• _REQUEST_
Format the data between the lines holding "common name: Great fen-sedge" and "order: Liliales", inclusive, as a Markdown table with columns No. and Line, leaving out blank lines.

• _Saved entries_
══════════

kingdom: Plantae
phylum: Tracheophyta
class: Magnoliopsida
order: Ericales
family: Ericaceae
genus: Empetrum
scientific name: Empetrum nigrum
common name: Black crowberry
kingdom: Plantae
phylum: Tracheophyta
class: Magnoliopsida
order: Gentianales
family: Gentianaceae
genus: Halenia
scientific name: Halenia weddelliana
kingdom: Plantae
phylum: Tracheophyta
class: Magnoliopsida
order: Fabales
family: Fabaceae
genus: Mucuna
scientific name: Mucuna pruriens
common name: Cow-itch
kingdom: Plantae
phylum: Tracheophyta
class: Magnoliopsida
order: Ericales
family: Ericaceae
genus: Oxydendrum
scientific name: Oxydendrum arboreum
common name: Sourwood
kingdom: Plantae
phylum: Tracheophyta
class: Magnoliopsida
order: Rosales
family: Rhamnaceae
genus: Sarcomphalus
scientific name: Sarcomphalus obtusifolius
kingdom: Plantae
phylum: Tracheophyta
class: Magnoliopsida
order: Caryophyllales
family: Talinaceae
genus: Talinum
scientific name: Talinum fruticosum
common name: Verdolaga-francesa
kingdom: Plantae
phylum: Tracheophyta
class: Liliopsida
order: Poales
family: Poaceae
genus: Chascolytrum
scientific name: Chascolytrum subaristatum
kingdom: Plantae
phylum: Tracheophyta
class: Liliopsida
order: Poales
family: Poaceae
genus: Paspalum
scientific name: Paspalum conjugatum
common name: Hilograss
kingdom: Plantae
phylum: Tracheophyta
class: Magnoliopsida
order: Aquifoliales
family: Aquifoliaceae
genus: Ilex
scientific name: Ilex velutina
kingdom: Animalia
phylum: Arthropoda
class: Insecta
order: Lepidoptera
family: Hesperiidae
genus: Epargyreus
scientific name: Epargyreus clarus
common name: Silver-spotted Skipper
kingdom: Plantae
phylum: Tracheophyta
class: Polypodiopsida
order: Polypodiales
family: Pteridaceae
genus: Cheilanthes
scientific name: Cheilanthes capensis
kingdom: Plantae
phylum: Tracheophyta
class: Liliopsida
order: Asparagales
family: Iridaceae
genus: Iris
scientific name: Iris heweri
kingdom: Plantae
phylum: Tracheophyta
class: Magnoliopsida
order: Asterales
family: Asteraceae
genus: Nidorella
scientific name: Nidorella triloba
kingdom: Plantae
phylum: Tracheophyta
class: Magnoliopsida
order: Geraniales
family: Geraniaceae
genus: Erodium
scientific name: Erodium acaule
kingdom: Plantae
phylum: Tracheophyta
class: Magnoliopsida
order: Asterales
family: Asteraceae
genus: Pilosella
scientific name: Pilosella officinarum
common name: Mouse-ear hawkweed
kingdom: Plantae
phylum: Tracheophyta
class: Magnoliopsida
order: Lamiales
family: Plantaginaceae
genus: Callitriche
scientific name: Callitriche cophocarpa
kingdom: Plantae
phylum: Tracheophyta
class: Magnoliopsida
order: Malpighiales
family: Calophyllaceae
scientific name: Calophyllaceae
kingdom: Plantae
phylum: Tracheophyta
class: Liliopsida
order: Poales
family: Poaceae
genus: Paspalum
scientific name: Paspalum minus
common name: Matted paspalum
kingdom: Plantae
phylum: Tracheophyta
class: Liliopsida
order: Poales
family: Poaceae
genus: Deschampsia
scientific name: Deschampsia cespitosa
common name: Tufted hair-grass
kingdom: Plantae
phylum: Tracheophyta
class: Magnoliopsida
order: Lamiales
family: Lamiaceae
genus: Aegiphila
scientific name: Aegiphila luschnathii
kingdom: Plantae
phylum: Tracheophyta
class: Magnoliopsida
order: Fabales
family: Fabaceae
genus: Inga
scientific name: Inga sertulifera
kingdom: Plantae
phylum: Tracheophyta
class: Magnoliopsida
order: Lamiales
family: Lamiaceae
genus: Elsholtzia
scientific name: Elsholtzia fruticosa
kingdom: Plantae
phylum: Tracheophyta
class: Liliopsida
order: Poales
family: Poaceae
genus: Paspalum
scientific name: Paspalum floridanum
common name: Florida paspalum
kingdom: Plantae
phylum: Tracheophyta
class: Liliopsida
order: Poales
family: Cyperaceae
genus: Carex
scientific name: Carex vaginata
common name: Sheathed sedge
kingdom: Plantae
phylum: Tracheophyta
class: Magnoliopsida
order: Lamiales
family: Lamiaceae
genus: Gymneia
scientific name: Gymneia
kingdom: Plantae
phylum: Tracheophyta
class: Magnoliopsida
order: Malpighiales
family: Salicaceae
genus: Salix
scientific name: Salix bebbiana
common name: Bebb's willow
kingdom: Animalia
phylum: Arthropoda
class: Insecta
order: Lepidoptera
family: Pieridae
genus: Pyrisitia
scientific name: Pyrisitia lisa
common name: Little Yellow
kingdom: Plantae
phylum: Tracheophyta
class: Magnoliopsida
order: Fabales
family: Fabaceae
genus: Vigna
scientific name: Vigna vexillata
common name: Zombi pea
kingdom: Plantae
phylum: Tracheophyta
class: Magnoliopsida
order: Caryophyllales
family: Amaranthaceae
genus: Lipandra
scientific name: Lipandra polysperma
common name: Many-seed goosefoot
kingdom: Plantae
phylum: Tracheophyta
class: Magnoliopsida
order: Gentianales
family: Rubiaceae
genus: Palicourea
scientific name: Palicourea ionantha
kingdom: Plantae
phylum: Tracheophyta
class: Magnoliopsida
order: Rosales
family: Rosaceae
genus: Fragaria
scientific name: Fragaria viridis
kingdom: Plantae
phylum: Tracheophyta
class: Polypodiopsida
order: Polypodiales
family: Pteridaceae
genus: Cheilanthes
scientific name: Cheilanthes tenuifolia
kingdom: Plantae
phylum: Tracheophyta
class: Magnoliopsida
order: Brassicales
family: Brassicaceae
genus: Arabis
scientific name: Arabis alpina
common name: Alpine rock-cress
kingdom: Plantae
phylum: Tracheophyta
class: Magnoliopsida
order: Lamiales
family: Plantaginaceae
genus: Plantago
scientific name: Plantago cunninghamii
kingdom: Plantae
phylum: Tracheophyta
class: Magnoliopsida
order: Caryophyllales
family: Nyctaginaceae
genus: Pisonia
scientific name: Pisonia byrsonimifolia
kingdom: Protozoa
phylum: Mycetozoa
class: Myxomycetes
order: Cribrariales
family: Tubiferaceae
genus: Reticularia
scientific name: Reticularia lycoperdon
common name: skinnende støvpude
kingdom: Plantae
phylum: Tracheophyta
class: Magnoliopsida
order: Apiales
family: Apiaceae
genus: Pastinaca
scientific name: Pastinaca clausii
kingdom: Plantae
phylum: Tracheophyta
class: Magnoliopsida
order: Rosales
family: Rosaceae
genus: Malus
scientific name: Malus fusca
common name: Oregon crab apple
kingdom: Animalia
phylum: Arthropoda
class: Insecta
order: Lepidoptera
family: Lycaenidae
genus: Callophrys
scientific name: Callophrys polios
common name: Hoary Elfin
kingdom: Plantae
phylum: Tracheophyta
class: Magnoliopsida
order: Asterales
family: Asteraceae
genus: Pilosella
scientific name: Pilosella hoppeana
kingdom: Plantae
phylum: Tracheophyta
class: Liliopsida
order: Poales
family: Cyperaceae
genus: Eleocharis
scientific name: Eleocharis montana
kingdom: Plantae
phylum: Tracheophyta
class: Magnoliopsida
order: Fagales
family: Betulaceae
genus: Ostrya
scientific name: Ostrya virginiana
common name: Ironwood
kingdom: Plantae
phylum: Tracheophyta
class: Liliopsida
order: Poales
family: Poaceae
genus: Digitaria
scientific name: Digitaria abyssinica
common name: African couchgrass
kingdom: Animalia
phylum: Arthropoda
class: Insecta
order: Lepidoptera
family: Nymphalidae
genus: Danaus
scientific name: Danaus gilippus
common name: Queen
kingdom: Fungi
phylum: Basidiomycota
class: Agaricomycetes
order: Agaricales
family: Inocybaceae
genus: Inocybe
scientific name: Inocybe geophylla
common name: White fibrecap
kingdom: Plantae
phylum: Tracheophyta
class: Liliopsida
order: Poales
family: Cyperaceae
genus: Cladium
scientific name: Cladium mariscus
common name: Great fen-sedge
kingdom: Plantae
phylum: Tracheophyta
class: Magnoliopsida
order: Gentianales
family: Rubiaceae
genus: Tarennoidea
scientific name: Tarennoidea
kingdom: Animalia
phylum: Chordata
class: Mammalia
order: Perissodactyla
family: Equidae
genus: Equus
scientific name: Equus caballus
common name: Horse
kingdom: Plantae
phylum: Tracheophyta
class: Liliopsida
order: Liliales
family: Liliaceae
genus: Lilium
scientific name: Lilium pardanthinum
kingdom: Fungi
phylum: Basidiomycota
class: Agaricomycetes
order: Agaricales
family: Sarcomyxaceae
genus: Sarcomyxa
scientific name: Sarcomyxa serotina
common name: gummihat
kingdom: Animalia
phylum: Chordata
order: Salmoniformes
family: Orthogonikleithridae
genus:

══════════

• _SOLUTION TO THIS PROBLEM_
| No. | Line |
|---|---|
| 1 | common name: Great fen-sedge |
| 2 | kingdom: Plantae |
| 3 | phylum: Tracheophyta |
| 4 | class: Magnoliopsida |
| 5 | order: Gentianales |
| 6 | family: Rubiaceae |
| 7 | genus: Tarennoidea |
| 8 | scientific name: Tarennoidea |
| 9 | kingdom: Animalia |
| 10 | phylum: Chordata |
| 11 | class: Mammalia |
| 12 | order: Perissodactyla |
| 13 | family: Equidae |
| 14 | genus: Equus |
| 15 | scientific name: Equus caballus |
| 16 | common name: Horse |
| 17 | kingdom: Plantae |
| 18 | phylum: Tracheophyta |
| 19 | class: Liliopsida |
| 20 | order: Liliales |